Paste the header value only (without "Content-Security-Policy:"). Press Cmd/Ctrl+Enter to analyze.
What Is a Content Security Policy?
Content Security Policy (CSP) is an HTTP response header that tells browsers which sources of content are trusted. It is one of the most effective defenses against Cross-Site Scripting (XSS) attacks. A misconfigured CSP can leave your site vulnerable even when the header is present. This tool parses your CSP header and flags unsafe directives, missing policies, and common misconfigurations.
How to Use
- Paste your Content-Security-Policy header value (without the header name)

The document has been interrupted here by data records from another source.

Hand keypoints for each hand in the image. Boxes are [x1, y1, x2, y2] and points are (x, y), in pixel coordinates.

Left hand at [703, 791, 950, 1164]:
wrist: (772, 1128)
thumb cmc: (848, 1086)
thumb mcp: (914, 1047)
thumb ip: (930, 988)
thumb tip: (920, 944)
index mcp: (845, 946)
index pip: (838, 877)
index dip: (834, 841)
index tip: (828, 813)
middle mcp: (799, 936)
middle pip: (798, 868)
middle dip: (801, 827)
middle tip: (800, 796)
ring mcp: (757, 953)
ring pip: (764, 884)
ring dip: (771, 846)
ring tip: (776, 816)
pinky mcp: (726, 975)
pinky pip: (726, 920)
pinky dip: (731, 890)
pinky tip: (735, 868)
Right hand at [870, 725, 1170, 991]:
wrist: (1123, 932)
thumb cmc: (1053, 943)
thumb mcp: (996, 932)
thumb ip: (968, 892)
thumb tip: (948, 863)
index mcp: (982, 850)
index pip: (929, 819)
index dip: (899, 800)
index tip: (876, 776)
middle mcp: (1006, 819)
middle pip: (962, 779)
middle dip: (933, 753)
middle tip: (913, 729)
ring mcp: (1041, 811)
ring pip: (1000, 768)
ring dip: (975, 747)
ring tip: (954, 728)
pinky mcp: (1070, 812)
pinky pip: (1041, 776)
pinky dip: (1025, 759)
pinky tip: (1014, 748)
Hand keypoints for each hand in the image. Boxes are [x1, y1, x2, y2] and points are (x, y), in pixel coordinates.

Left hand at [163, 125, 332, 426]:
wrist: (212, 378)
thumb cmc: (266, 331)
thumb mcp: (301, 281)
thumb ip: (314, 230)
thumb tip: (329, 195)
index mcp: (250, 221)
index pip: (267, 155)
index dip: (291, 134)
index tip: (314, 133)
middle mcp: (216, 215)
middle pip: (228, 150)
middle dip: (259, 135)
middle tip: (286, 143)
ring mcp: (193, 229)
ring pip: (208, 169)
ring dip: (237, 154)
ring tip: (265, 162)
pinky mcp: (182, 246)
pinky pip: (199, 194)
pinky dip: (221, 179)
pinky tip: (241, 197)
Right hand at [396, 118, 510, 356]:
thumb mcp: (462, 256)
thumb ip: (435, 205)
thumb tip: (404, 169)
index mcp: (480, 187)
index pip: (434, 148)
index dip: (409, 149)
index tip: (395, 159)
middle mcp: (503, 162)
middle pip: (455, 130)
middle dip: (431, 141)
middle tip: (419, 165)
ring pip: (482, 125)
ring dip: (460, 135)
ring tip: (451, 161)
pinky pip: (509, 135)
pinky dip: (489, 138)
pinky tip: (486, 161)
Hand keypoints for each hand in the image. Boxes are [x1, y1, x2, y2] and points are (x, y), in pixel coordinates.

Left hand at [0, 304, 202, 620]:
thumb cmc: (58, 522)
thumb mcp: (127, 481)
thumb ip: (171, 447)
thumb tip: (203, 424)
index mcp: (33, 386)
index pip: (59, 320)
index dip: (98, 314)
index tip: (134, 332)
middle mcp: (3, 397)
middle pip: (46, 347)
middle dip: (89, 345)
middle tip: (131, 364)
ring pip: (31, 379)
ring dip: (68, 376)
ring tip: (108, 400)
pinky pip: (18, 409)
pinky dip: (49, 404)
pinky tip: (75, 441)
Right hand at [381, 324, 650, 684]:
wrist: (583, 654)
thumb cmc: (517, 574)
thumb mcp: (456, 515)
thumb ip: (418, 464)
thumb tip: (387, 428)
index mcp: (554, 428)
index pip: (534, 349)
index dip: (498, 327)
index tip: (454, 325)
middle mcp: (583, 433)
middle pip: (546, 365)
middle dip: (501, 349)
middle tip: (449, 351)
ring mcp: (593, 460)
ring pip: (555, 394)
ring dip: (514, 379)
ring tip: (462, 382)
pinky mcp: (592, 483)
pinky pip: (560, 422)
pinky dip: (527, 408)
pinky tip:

- Click Analyze or use the Load Sample button to see an example
- Review findings grouped by severity: Critical, High, Medium, Info
- The directive breakdown shows all parsed directives and their values
What This Tool Checks
- unsafe-inline / unsafe-eval: bypasses XSS protection
- Wildcard sources (*) and overly broad schemes (http:, https:)
- data: URIs in script-src: can execute arbitrary scripts
- Missing default-src, base-uri, form-action directives
- object-src not set to none: allows Flash/plugin exploits
FAQ
How do I get my CSP header?
Open DevTools → Network tab → click any request → look for the Content-Security-Policy response header. Copy the value (everything after the colon).
What is the difference between CSP and CSP Report-Only?
Content-Security-Policy enforces the policy and blocks violations. Content-Security-Policy-Report-Only only reports violations without blocking — useful for testing a new policy before enforcing it.
How do I fix unsafe-inline in script-src?
Replace unsafe-inline with nonces (script-src 'nonce-RANDOM') or hashes (script-src 'sha256-BASE64'). Each inline script gets a matching nonce or hash attribute.